The current tight labor market forces employers to offer higher pay to recruit new employees to fill open positions. When new hire salaries pass tenured employee salaries, retention problems arise. With 82% of employers planning on hiring and 40% of the global workforce planning a job change in 2021, how can employers close that pay gap and retain employees?
Pay is one of the biggest factors that can lead an employee to accept—and remain in—a job. Pay equity means compensating employees equally for performing similar job duties while considering their experience, job performance, and the length of time they have been with the company. When workers feel they are being paid less than their colleagues for doing the same work, it results in a 16% decrease in intent to stay. Employee morale, turnover and retention rates, and performance improve when employees feel valued and are compensated accordingly.
Is it time to review your compensation policies?
A great way to improve pay equity is by conducting a pay audit. An audit is an effective tool to help identify pay disparities. Some pay disparities are for legitimate reasons such as education, experience, and seniority. However, others are not, providing an opportunity to improve pay equity. The steps of a pay audit include:
- Make sure auditors have good data. This includes the length of service, gender, race, age, job classification, and demographic information.
- Account for legitimate differentials. Experience, education, and high-level training are legitimate reasons for higher pay.
- Adjust employees’ pay to create equity. This may need to happen over a few years, depending on the budget until it reaches the correct amount. Equitable pay adjustments are usually made on a going-forward basis. Back pay is not typically part of the process.
- Fix operational gaps. Investigate causes of unfair pay discrepancies and put processes in place to avoid future pay discrepancies.
How can employers avoid creating a pay gap in the future?

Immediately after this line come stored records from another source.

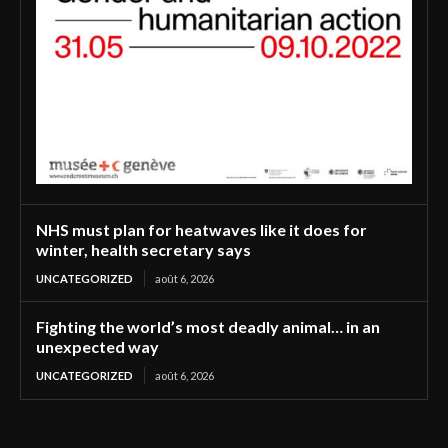
NHS must plan for heatwaves like it does for
winter, health secretary says
UNCATEGORIZED
août 6, 2026
Fighting the world’s most deadly animal… in an
unexpected way
UNCATEGORIZED
août 6, 2026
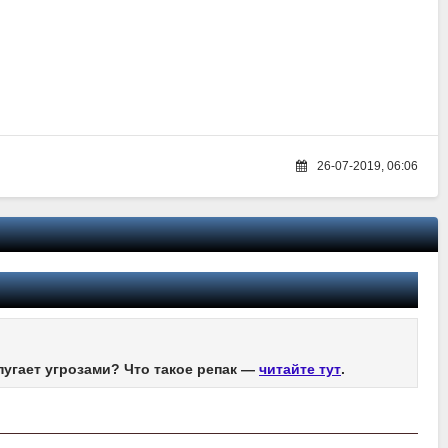
26-07-2019, 06:06
пугает угрозами? Что такое репак —
читайте тут
.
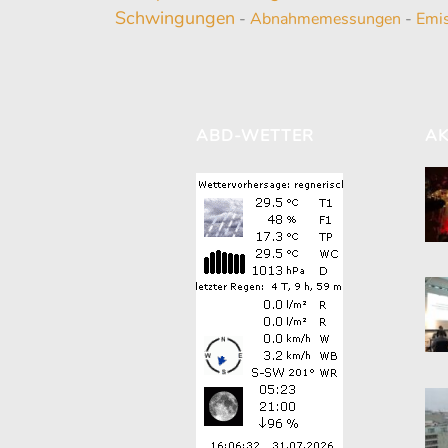
Schwingungen
-
Abnahmemessungen
-
Emi
ABD-WETTER
AK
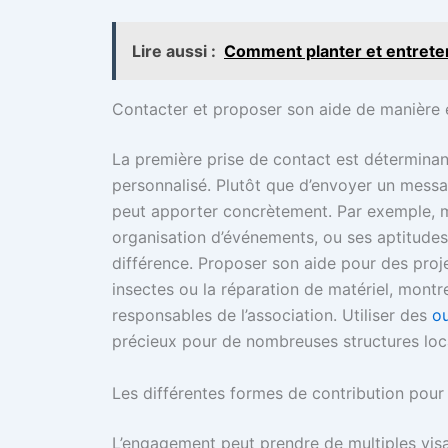
Lire aussi :
Comment planter et entreteni
Contacter et proposer son aide de manière 
La première prise de contact est déterminante
personnalisé. Plutôt que d’envoyer un messag
peut apporter concrètement. Par exemple, 
organisation d’événements, ou ses aptitudes 
différence. Proposer son aide pour des proj
insectes ou la réparation de matériel, montre 
responsables de l’association. Utiliser des
ou
précieux pour de nombreuses structures loc
Les différentes formes de contribution pou
L’engagement peut prendre de multiples visa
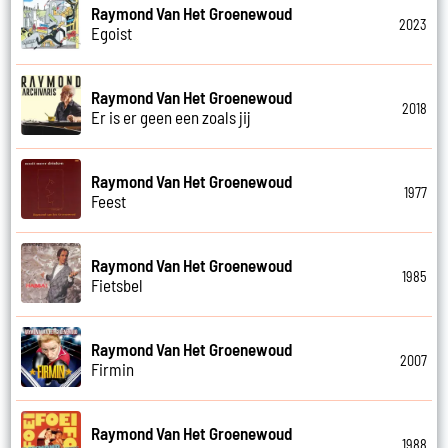
Raymond Van Het Groenewoud
2023
Egoist
Raymond Van Het Groenewoud
2018
Er is er geen een zoals jij
Raymond Van Het Groenewoud
1977
Feest
Raymond Van Het Groenewoud
1985
Fietsbel
Raymond Van Het Groenewoud
2007
Firmin
Raymond Van Het Groenewoud
1988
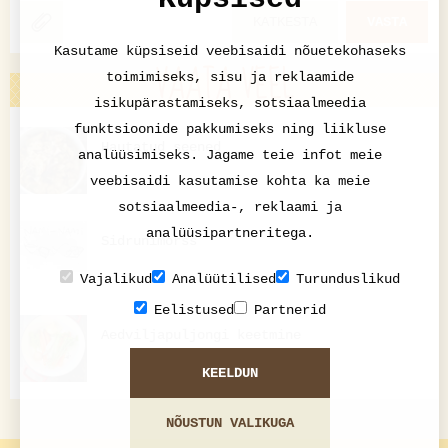
KATKESTA
VASTA
Kasutame küpsiseid veebisaidi nõuetekohaseks
VAATA VEEL
toimimiseks, sisu ja reklaamide
isikupärastamiseks, sotsiaalmeedia
funktsioonide pakkumiseks ning liikluse
Hautatud seened
analüüsimiseks. Jagame teie infot meie
veebisaidi kasutamise kohta ka meie
sotsiaalmeedia-, reklaami ja
analüüsipartneritega.
Sidrunimorss
Vajalikud
Analüütilised
Turunduslikud
Eelistused
Partnerid
Aedviljapuljongi keetmine
KEELDUN
NÕUSTUN VALIKUGA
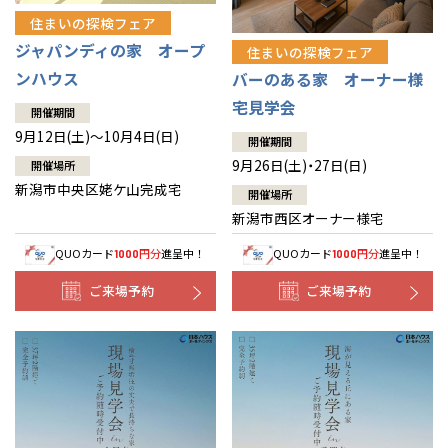
住まいの探検フェア
ジャパンディの家 オープ
住まいの探検フェア
ンハウス
バーのある家 オーナー様
宅見学会
開催期間
9月12日(土)～10月4日(日)
開催期間
9月26日(土)・27日(日)
開催場所
新潟市中央区姥ケ山完成宅
開催場所
新潟市西区オーナー様宅
QUOカード
円分
進呈中！
QUOカード
円分
進呈中！
1000
1000
ご来場予約
ご来場予約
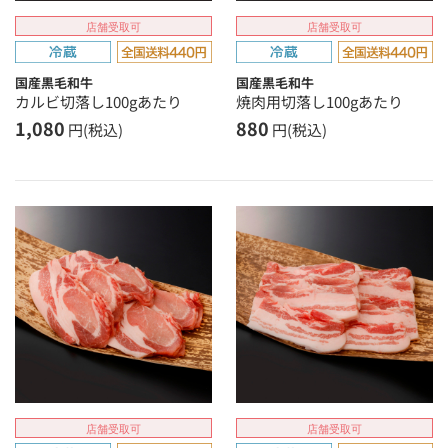
店舗受取可
店舗受取可
国産黒毛和牛
国産黒毛和牛
カルビ切落し100gあたり
焼肉用切落し100gあたり
1,080
880
円(税込)
円(税込)
店舗受取可
店舗受取可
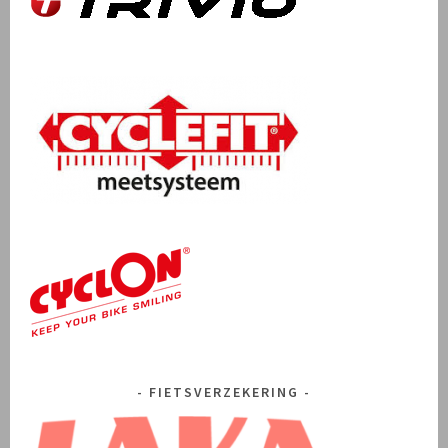
FIETSVERZEKERING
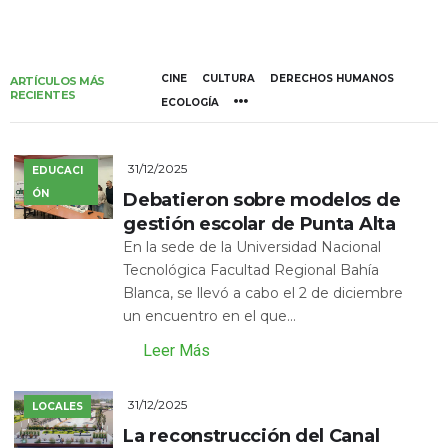
CINE
CULTURA
DERECHOS HUMANOS
ARTÍCULOS MÁS
RECIENTES
ECOLOGÍA
31/12/2025
EDUCACI
ÓN
Debatieron sobre modelos de
gestión escolar de Punta Alta
En la sede de la Universidad Nacional
Tecnológica Facultad Regional Bahía
Blanca, se llevó a cabo el 2 de diciembre
un encuentro en el que...
Leer Más
31/12/2025
LOCALES
La reconstrucción del Canal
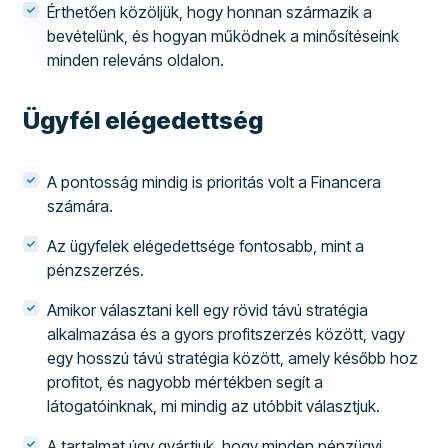
Érthetően közöljük, hogy honnan származik a
bevételünk, és hogyan működnek a minősítéseink
minden releváns oldalon.
Ügyfél elégedettség
A pontosság mindig is prioritás volt a Financera
számára.
Az ügyfelek elégedettsége fontosabb, mint a
pénzszerzés.
Amikor választani kell egy rövid távú stratégia
alkalmazása és a gyors profitszerzés között, vagy
egy hosszú távú stratégia között, amely később hoz
profitot, és nagyobb mértékben segít a
látogatóinknak, mi mindig az utóbbit választjuk.
A tartalmat úgy gyártjuk, hogy minden pénzügyi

Once processes are put in place to create pay equity in an organization, they should be monitored annually. Employee turnover, changes in the company, and subjective bias can cause pay gaps to return. Here are a few tips for creating ongoing pay equity:
- Set ranges for compensation before hiring. Many states have passed laws prohibiting asking candidates about previous salaries, which has historically contributed to the gender wage gap. Use market rates and internal pay data to make sure all employees are paid equally.
- Be transparent and inclusive about compensation systems. Share the objective metrics used to create compensation ranges for job performance and communicate with employees about their progress on the scale.
- Train decision-makers. Managers in charge of making pay decisions need to understand pay equity and why it is important. It is important to document all legitimate reasons for pay disparities in case of future litigation.
Pay equity has been top of mind over the last few years as social movements like #BlackLivesMatter and #MeToo have taken the national stage. Many states have pay transparency bills under consideration, and California now requires employers to file equal pay reports every year. As the effects of the pandemic ripple through the workforce, a focus on pay equity and pay transparency can help businesses recruit and retain employees who trust their businesses’ practices and are loyal to the company.